→ Work instruction
Copy exactly the lines of the data below that run from the line holding "Il suo volto" through the line holding "Qualche istante prima, il", both ends included.
[Data shown — start]
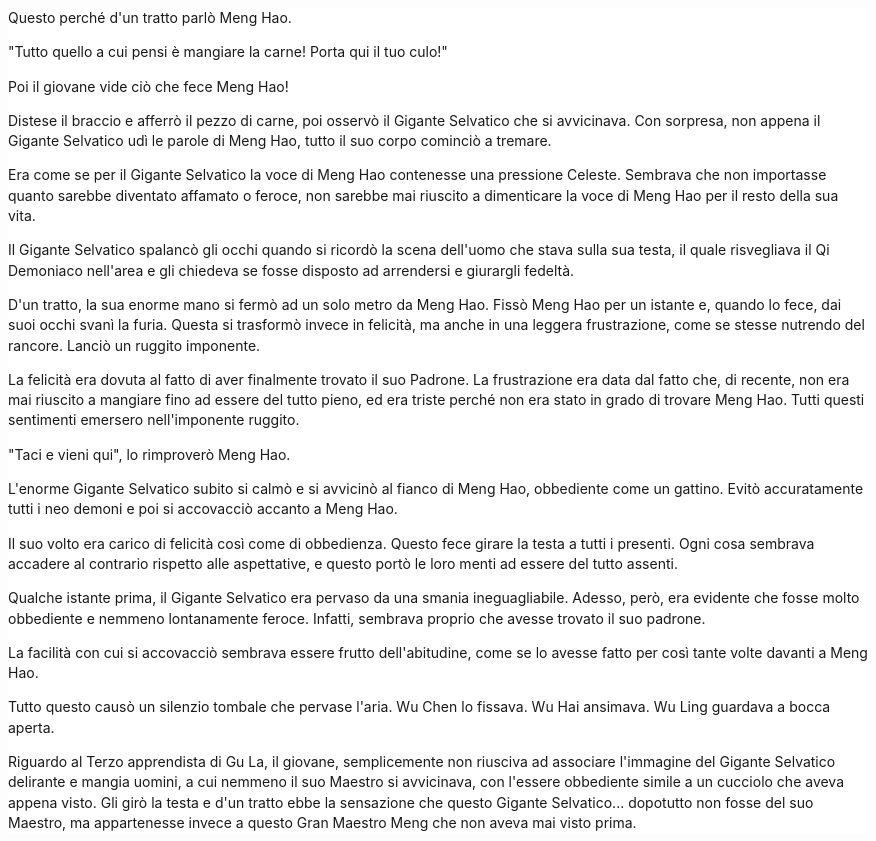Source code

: Questo perché d'un tratto parlò Meng Hao.


"Tutto quello a cui pensi è mangiare la carne! Porta qui il tuo culo!"


Poi il giovane vide ciò che fece Meng Hao!


Distese il braccio e afferrò il pezzo di carne, poi osservò il Gigante Selvatico che si avvicinava. Con sorpresa, non appena il Gigante Selvatico udì le parole di Meng Hao, tutto il suo corpo cominciò a tremare.


Era come se per il Gigante Selvatico la voce di Meng Hao contenesse una pressione Celeste. Sembrava che non importasse quanto sarebbe diventato affamato o feroce, non sarebbe mai riuscito a dimenticare la voce di Meng Hao per il resto della sua vita.


Il Gigante Selvatico spalancò gli occhi quando si ricordò la scena dell'uomo che stava sulla sua testa, il quale risvegliava il Qi Demoniaco nell'area e gli chiedeva se fosse disposto ad arrendersi e giurargli fedeltà.


D'un tratto, la sua enorme mano si fermò ad un solo metro da Meng Hao. Fissò Meng Hao per un istante e, quando lo fece, dai suoi occhi svanì la furia. Questa si trasformò invece in felicità, ma anche in una leggera frustrazione, come se stesse nutrendo del rancore. Lanciò un ruggito imponente.


La felicità era dovuta al fatto di aver finalmente trovato il suo Padrone. La frustrazione era data dal fatto che, di recente, non era mai riuscito a mangiare fino ad essere del tutto pieno, ed era triste perché non era stato in grado di trovare Meng Hao. Tutti questi sentimenti emersero nell'imponente ruggito.


"Taci e vieni qui", lo rimproverò Meng Hao.


L'enorme Gigante Selvatico subito si calmò e si avvicinò al fianco di Meng Hao, obbediente come un gattino. Evitò accuratamente tutti i neo demoni e poi si accovacciò accanto a Meng Hao.


Il suo volto era carico di felicità così come di obbedienza. Questo fece girare la testa a tutti i presenti. Ogni cosa sembrava accadere al contrario rispetto alle aspettative, e questo portò le loro menti ad essere del tutto assenti.


Qualche istante prima, il Gigante Selvatico era pervaso da una smania ineguagliabile. Adesso, però, era evidente che fosse molto obbediente e nemmeno lontanamente feroce. Infatti, sembrava proprio che avesse trovato il suo padrone.


La facilità con cui si accovacciò sembrava essere frutto dell'abitudine, come se lo avesse fatto per così tante volte davanti a Meng Hao.


Tutto questo causò un silenzio tombale che pervase l'aria. Wu Chen lo fissava. Wu Hai ansimava. Wu Ling guardava a bocca aperta.


Riguardo al Terzo apprendista di Gu La, il giovane, semplicemente non riusciva ad associare l'immagine del Gigante Selvatico delirante e mangia uomini, a cui nemmeno il suo Maestro si avvicinava, con l'essere obbediente simile a un cucciolo che aveva appena visto. Gli girò la testa e d'un tratto ebbe la sensazione che questo Gigante Selvatico... dopotutto non fosse del suo Maestro, ma appartenesse invece a questo Gran Maestro Meng che non aveva mai visto prima.
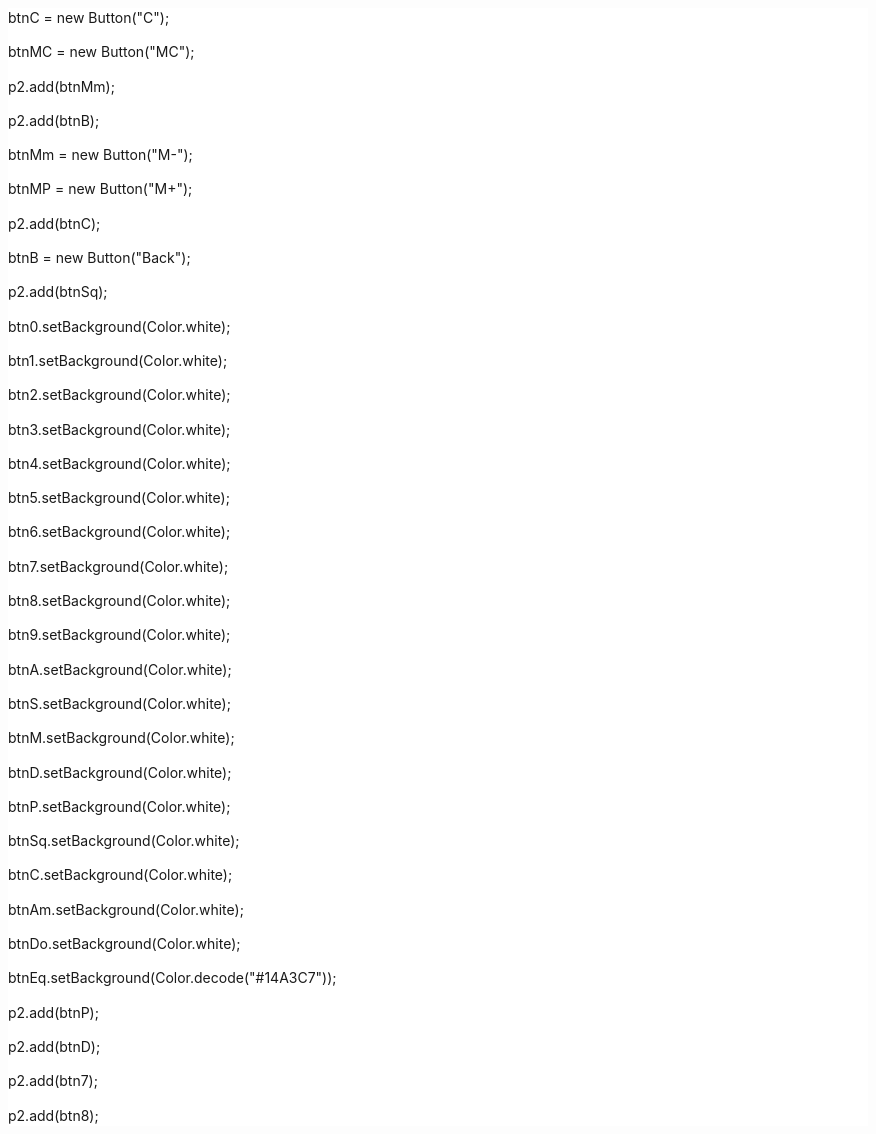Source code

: btnC = new Button("C");

btnMC = new Button("MC");

p2.add(btnMm);

p2.add(btnB);

btnMm = new Button("M-");

btnMP = new Button("M+");

p2.add(btnC);

btnB = new Button("Back");

p2.add(btnSq);

btn0.setBackground(Color.white);

btn1.setBackground(Color.white);

btn2.setBackground(Color.white);

btn3.setBackground(Color.white);

btn4.setBackground(Color.white);

btn5.setBackground(Color.white);

btn6.setBackground(Color.white);

btn7.setBackground(Color.white);

btn8.setBackground(Color.white);

btn9.setBackground(Color.white);

btnA.setBackground(Color.white);

btnS.setBackground(Color.white);

btnM.setBackground(Color.white);

btnD.setBackground(Color.white);

btnP.setBackground(Color.white);

btnSq.setBackground(Color.white);

btnC.setBackground(Color.white);

btnAm.setBackground(Color.white);

btnDo.setBackground(Color.white);

btnEq.setBackground(Color.decode("#14A3C7"));

p2.add(btnP);

p2.add(btnD);

p2.add(btn7);

p2.add(btn8);
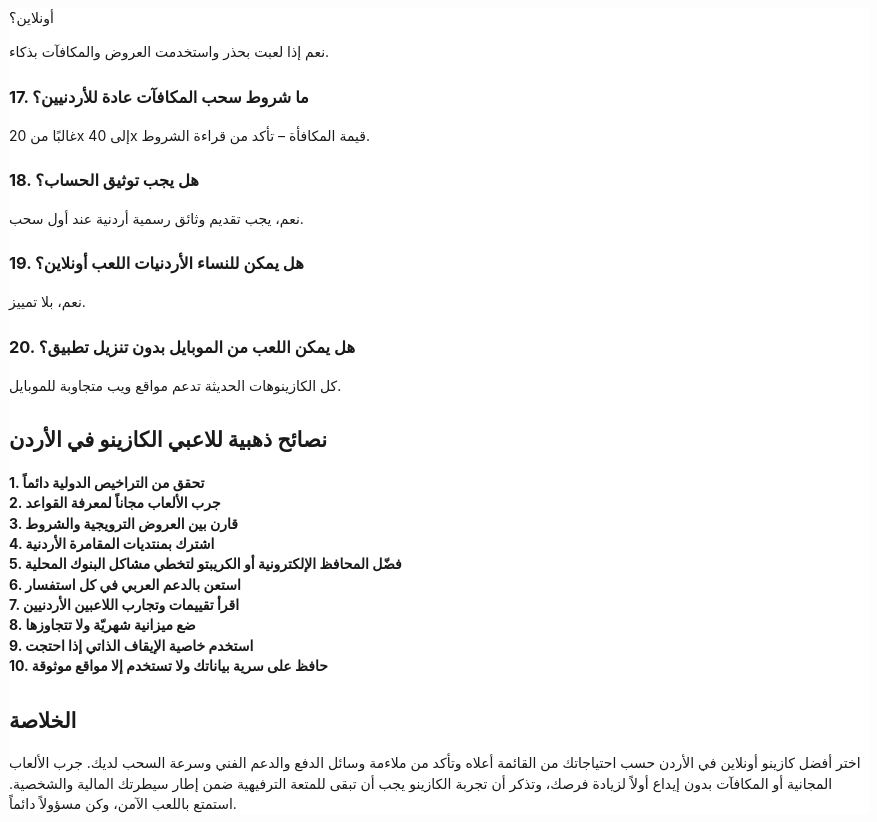 أونلاين؟</strong></h3><p>نعم إذا لعبت بحذر واستخدمت العروض والمكافآت بذكاء.</p><h3 id="17">17. <strong>ما شروط سحب المكافآت عادة للأردنيين؟</strong></h3><p>غالبًا من 20x إلى 40x قيمة المكافأة – تأكد من قراءة الشروط.</p><h3 id="18">18. <strong>هل يجب توثيق الحساب؟</strong></h3><p>نعم، يجب تقديم وثائق رسمية أردنية عند أول سحب.</p><h3 id="19">19. <strong>هل يمكن للنساء الأردنيات اللعب أونلاين؟</strong></h3><p>نعم، بلا تمييز.</p><h3 id="20-1">20. <strong>هل يمكن اللعب من الموبايل بدون تنزيل تطبيق؟</strong></h3><p>كل الكازينوهات الحديثة تدعم مواقع ويب متجاوبة للموبايل.</p><h2 id="-11">نصائح ذهبية للاعبي الكازينو في الأردن</h2><p><strong>1. تحقق من التراخيص الدولية دائماً</strong><br /><strong>2. جرب الألعاب مجاناً لمعرفة القواعد</strong><br /><strong>3. قارن بين العروض الترويجية والشروط</strong><br /><strong>4. اشترك بمنتديات المقامرة الأردنية</strong><br /><strong>5. فضّل المحافظ الإلكترونية أو الكريبتو لتخطي مشاكل البنوك المحلية</strong><br /><strong>6. استعن بالدعم العربي في كل استفسار</strong><br /><strong>7. اقرأ تقييمات وتجارب اللاعبين الأردنيين</strong><br /><strong>8. ضع ميزانية شهريّة ولا تتجاوزها</strong><br /><strong>9. استخدم خاصية الإيقاف الذاتي إذا احتجت</strong><br /><strong>10. حافظ على سرية بياناتك ولا تستخدم إلا مواقع موثوقة</strong></p><h2 id="-12">الخلاصة</h2><p>اختر أفضل كازينو أونلاين في الأردن حسب احتياجاتك من القائمة أعلاه وتأكد من ملاءمة وسائل الدفع والدعم الفني وسرعة السحب لديك. جرب الألعاب المجانية أو المكافآت بدون إيداع أولاً لزيادة فرصك، وتذكر أن تجربة الكازينو يجب أن تبقى للمتعة الترفيهية ضمن إطار سيطرتك المالية والشخصية. استمتع باللعب الآمن، وكن مسؤولاً دائماً.</p>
[Data shown — finish]
→ Answer to the problem
Il suo volto era carico di felicità così come di obbedienza. Questo fece girare la testa a tutti i presenti. Ogni cosa sembrava accadere al contrario rispetto alle aspettative, e questo portò le loro menti ad essere del tutto assenti.


Qualche istante prima, il Gigante Selvatico era pervaso da una smania ineguagliabile. Adesso, però, era evidente che fosse molto obbediente e nemmeno lontanamente feroce. Infatti, sembrava proprio che avesse trovato il suo padrone.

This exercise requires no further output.